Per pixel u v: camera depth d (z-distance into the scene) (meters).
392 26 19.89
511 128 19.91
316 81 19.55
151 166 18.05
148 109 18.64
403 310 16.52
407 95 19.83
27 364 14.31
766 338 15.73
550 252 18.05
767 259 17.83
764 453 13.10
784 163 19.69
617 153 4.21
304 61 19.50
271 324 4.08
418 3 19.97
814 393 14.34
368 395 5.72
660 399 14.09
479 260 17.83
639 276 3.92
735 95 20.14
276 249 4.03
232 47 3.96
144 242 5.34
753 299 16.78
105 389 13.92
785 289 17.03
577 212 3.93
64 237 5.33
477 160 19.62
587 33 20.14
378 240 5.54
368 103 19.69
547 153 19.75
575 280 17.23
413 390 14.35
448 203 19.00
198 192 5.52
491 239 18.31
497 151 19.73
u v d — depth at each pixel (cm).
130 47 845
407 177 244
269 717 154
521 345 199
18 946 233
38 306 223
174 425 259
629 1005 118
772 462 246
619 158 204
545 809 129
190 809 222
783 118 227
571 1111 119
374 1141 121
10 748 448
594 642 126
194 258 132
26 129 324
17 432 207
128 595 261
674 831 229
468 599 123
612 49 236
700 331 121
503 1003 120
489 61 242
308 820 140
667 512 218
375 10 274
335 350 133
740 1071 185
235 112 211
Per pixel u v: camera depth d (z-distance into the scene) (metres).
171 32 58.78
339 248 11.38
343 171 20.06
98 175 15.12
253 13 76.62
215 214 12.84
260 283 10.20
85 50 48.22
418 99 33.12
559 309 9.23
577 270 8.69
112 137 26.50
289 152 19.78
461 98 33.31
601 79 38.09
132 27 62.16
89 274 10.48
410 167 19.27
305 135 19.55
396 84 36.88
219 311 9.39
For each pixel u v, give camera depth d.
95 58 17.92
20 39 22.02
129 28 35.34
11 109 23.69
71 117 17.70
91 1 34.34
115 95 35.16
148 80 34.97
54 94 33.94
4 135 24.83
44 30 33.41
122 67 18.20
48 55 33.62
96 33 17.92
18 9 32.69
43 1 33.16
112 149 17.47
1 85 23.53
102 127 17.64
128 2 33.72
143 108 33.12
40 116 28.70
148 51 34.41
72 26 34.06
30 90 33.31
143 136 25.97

REQUIRED ACTION: Print the listing above in its entirety, with every line exact.

ANSWER AREA:
Per pixel u v: camera depth d (z-distance into the scene) (meters).
392 26 19.89
511 128 19.91
316 81 19.55
151 166 18.05
148 109 18.64
403 310 16.52
407 95 19.83
27 364 14.31
766 338 15.73
550 252 18.05
767 259 17.83
764 453 13.10
784 163 19.69
617 153 4.21
304 61 19.50
271 324 4.08
418 3 19.97
814 393 14.34
368 395 5.72
660 399 14.09
479 260 17.83
639 276 3.92
735 95 20.14
276 249 4.03
232 47 3.96
144 242 5.34
753 299 16.78
105 389 13.92
785 289 17.03
577 212 3.93
64 237 5.33
477 160 19.62
587 33 20.14
378 240 5.54
368 103 19.69
547 153 19.75
575 280 17.23
413 390 14.35
448 203 19.00
198 192 5.52
491 239 18.31
497 151 19.73
u v d — depth at each pixel (cm).
130 47 845
407 177 244
269 717 154
521 345 199
18 946 233
38 306 223
174 425 259
629 1005 118
772 462 246
619 158 204
545 809 129
190 809 222
783 118 227
571 1111 119
374 1141 121
10 748 448
594 642 126
194 258 132
26 129 324
17 432 207
128 595 261
674 831 229
468 599 123
612 49 236
700 331 121
503 1003 120
489 61 242
308 820 140
667 512 218
375 10 274
335 350 133
740 1071 185
235 112 211
Per pixel u v: camera depth d (z-distance into the scene) (metres).
171 32 58.78
339 248 11.38
343 171 20.06
98 175 15.12
253 13 76.62
215 214 12.84
260 283 10.20
85 50 48.22
418 99 33.12
559 309 9.23
577 270 8.69
112 137 26.50
289 152 19.78
461 98 33.31
601 79 38.09
132 27 62.16
89 274 10.48
410 167 19.27
305 135 19.55
396 84 36.88
219 311 9.39
For each pixel u v, give camera depth d.
95 58 17.92
20 39 22.02
129 28 35.34
11 109 23.69
71 117 17.70
91 1 34.34
115 95 35.16
148 80 34.97
54 94 33.94
4 135 24.83
44 30 33.41
122 67 18.20
48 55 33.62
96 33 17.92
18 9 32.69
43 1 33.16
112 149 17.47
1 85 23.53
102 127 17.64
128 2 33.72
143 108 33.12
40 116 28.70
148 51 34.41
72 26 34.06
30 90 33.31
143 136 25.97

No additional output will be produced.